#### Aim of the exercise
Please copy the entries below word for word.

*-*-*

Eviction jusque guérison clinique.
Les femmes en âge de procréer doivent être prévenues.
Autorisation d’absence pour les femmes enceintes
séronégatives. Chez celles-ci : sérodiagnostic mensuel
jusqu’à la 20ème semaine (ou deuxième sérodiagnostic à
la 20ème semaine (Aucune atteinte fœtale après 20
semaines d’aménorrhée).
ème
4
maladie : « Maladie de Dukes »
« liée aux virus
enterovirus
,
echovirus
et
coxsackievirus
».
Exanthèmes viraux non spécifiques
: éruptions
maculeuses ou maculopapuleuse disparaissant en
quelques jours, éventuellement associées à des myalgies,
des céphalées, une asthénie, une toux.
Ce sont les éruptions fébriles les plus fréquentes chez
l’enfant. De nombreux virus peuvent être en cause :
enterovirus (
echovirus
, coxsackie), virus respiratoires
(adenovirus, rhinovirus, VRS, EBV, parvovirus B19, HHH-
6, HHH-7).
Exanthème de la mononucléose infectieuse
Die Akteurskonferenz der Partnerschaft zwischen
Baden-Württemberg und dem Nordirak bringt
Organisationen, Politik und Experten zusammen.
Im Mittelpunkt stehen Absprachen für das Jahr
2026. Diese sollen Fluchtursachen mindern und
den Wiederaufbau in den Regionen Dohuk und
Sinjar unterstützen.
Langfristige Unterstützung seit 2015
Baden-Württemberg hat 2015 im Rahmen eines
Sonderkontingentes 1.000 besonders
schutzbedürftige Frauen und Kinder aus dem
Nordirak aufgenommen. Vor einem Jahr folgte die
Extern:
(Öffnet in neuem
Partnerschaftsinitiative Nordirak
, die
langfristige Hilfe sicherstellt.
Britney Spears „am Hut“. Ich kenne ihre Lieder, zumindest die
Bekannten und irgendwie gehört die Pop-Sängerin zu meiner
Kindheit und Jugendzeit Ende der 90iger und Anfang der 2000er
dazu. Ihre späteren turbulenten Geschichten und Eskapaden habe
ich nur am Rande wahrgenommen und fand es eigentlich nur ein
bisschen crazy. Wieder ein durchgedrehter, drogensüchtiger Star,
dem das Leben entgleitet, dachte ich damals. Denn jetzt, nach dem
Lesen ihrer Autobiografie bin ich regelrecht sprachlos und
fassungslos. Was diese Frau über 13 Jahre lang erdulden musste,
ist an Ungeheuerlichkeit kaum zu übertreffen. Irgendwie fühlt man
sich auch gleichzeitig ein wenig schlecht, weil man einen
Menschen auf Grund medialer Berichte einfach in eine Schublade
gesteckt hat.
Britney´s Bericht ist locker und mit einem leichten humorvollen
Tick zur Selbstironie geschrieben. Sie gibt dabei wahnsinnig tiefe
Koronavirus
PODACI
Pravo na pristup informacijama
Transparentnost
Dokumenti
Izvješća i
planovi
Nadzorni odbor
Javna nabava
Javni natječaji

*-*-*

#### Output of the task
Eviction jusque guérison clinique.
Les femmes en âge de procréer doivent être prévenues.
Autorisation d’absence pour les femmes enceintes
séronégatives. Chez celles-ci : sérodiagnostic mensuel
jusqu’à la 20ème semaine (ou deuxième sérodiagnostic à
la 20ème semaine (Aucune atteinte fœtale après 20
semaines d’aménorrhée).
ème
4
maladie : « Maladie de Dukes »
« liée aux virus
enterovirus
,
echovirus
et
coxsackievirus
».
Exanthèmes viraux non spécifiques
: éruptions
maculeuses ou maculopapuleuse disparaissant en
quelques jours, éventuellement associées à des myalgies,
des céphalées, une asthénie, une toux.
Ce sont les éruptions fébriles les plus fréquentes chez
l’enfant. De nombreux virus peuvent être en cause :
enterovirus (
echovirus
, coxsackie), virus respiratoires
(adenovirus, rhinovirus, VRS, EBV, parvovirus B19, HHH-
6, HHH-7).
Exanthème de la mononucléose infectieuse
Die Akteurskonferenz der Partnerschaft zwischen
Baden-Württemberg und dem Nordirak bringt
Organisationen, Politik und Experten zusammen.
Im Mittelpunkt stehen Absprachen für das Jahr
2026. Diese sollen Fluchtursachen mindern und
den Wiederaufbau in den Regionen Dohuk und
Sinjar unterstützen.
Langfristige Unterstützung seit 2015
Baden-Württemberg hat 2015 im Rahmen eines
Sonderkontingentes 1.000 besonders
schutzbedürftige Frauen und Kinder aus dem
Nordirak aufgenommen. Vor einem Jahr folgte die
Extern:
(Öffnet in neuem
Partnerschaftsinitiative Nordirak
, die
langfristige Hilfe sicherstellt.
Britney Spears „am Hut“. Ich kenne ihre Lieder, zumindest die
Bekannten und irgendwie gehört die Pop-Sängerin zu meiner
Kindheit und Jugendzeit Ende der 90iger und Anfang der 2000er
dazu. Ihre späteren turbulenten Geschichten und Eskapaden habe
ich nur am Rande wahrgenommen und fand es eigentlich nur ein
bisschen crazy. Wieder ein durchgedrehter, drogensüchtiger Star,
dem das Leben entgleitet, dachte ich damals. Denn jetzt, nach dem
Lesen ihrer Autobiografie bin ich regelrecht sprachlos und
fassungslos. Was diese Frau über 13 Jahre lang erdulden musste,
ist an Ungeheuerlichkeit kaum zu übertreffen. Irgendwie fühlt man
sich auch gleichzeitig ein wenig schlecht, weil man einen
Menschen auf Grund medialer Berichte einfach in eine Schublade
gesteckt hat.
Britney´s Bericht ist locker und mit einem leichten humorvollen
Tick zur Selbstironie geschrieben. Sie gibt dabei wahnsinnig tiefe
Koronavirus
PODACI
Pravo na pristup informacijama
Transparentnost
Dokumenti
Izvješća i
planovi
Nadzorni odbor
Javna nabava
Javni natječaji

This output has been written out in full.